======== DATA PROVIDED ========
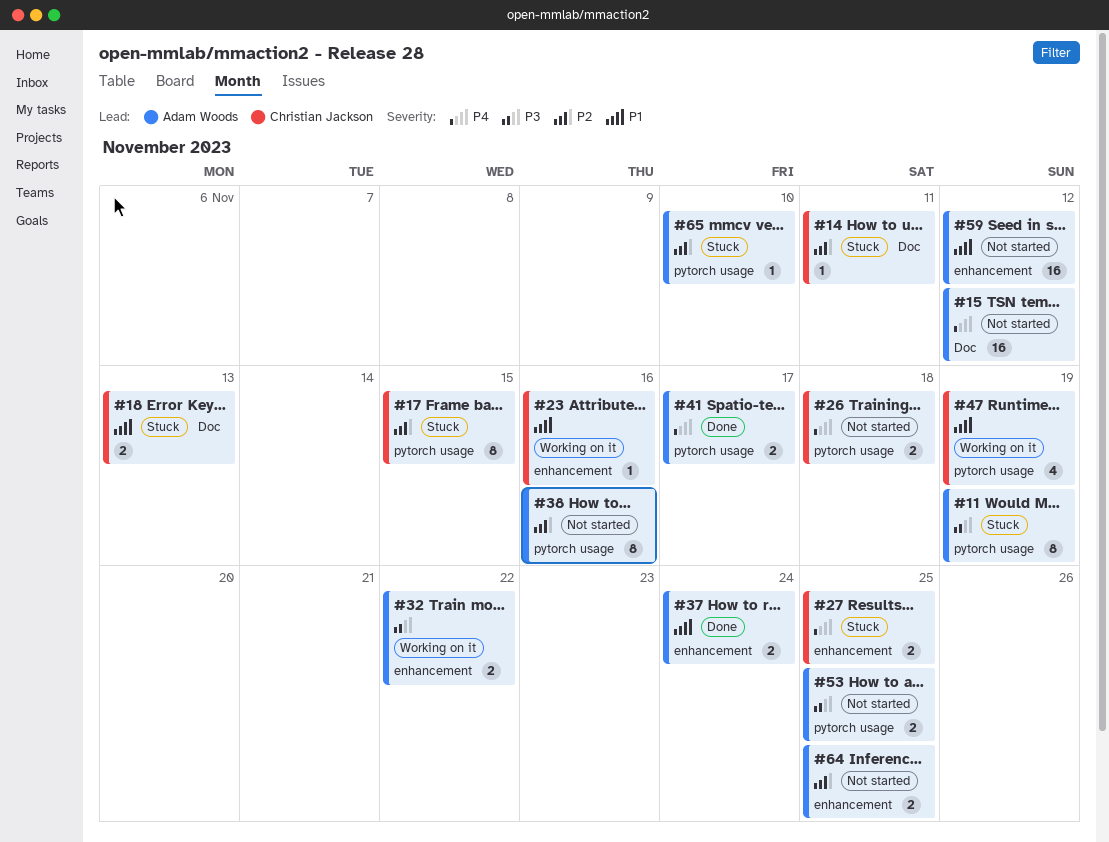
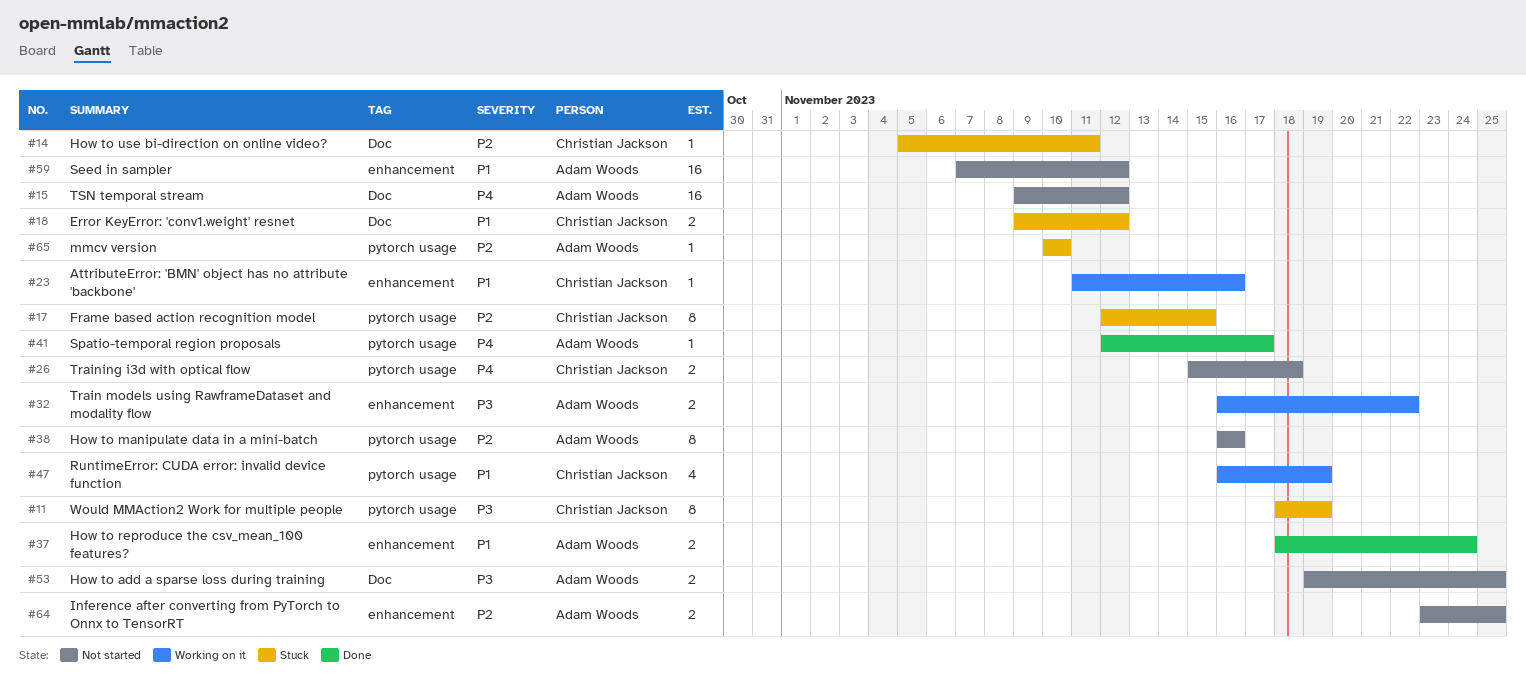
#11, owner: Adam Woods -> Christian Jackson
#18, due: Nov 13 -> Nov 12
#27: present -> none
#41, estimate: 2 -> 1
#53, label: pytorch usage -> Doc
========
======== DATA PROVIDED ========
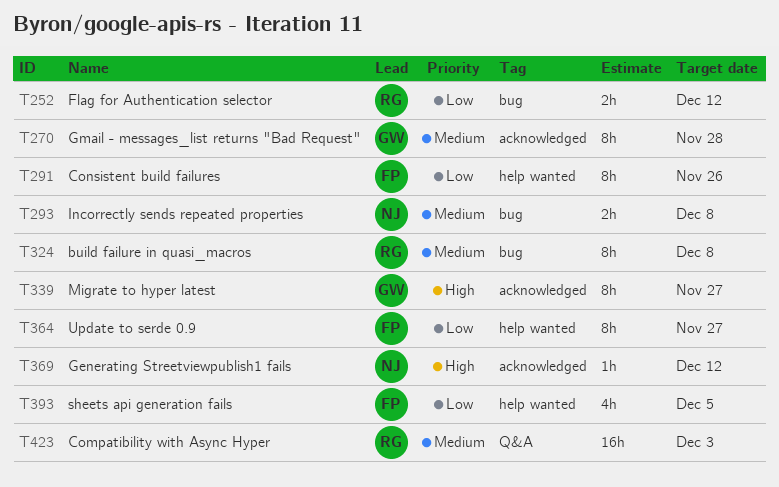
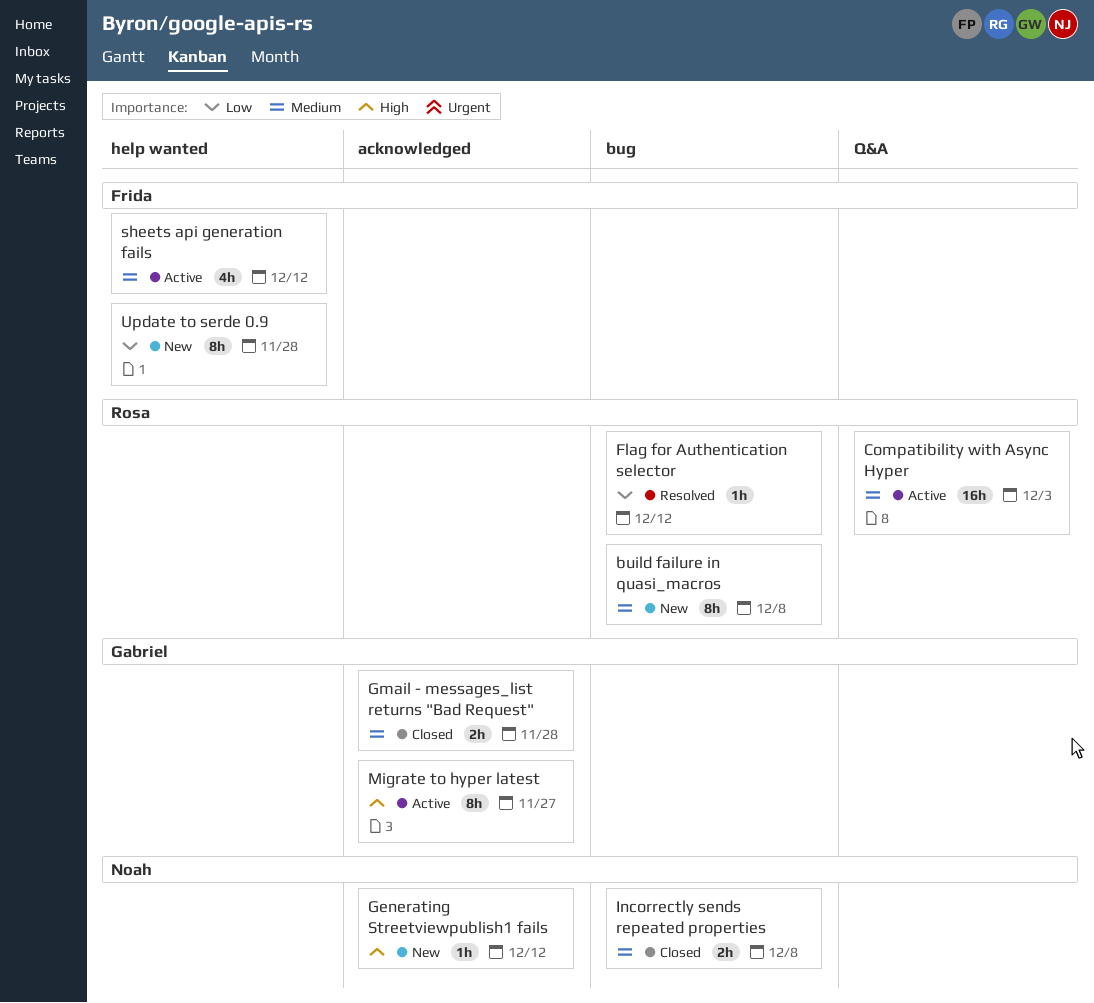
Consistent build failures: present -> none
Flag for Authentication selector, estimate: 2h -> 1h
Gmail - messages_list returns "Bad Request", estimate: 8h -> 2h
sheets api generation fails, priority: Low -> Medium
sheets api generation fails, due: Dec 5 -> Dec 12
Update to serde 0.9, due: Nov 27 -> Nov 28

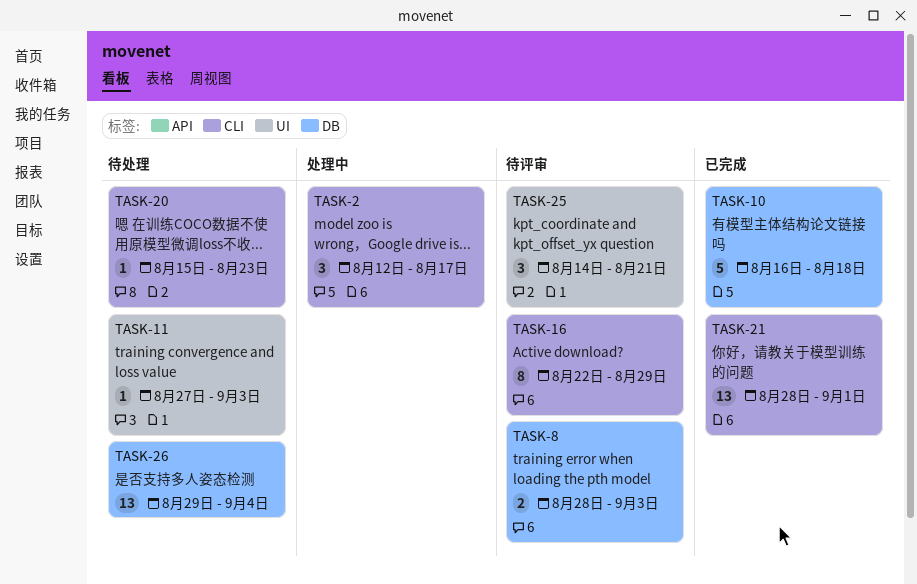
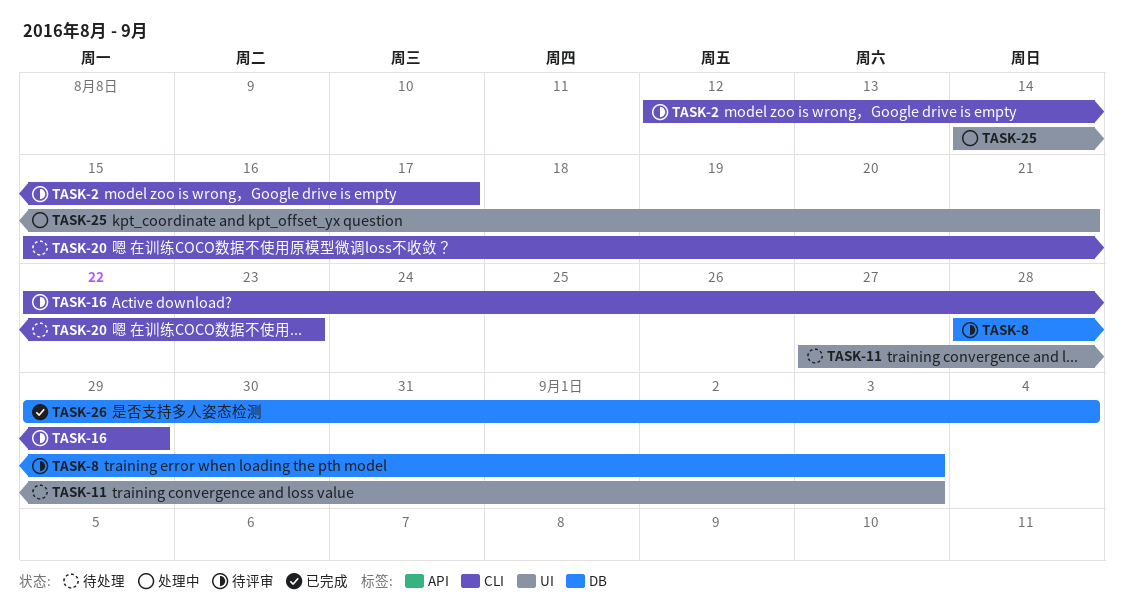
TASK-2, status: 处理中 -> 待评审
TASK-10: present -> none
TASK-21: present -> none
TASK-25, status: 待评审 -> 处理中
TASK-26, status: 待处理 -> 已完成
========
======== DATA PROVIDED ========
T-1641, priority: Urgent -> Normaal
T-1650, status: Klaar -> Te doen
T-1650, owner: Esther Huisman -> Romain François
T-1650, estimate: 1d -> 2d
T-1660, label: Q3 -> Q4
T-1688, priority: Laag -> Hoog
========
• THE PROBLEM
Above are some records; copy each line there that contains "sheets".

• FINISHED EXERCISE
sheets api generation fails, priority: Low -> Medium
sheets api generation fails, due: Dec 5 -> Dec 12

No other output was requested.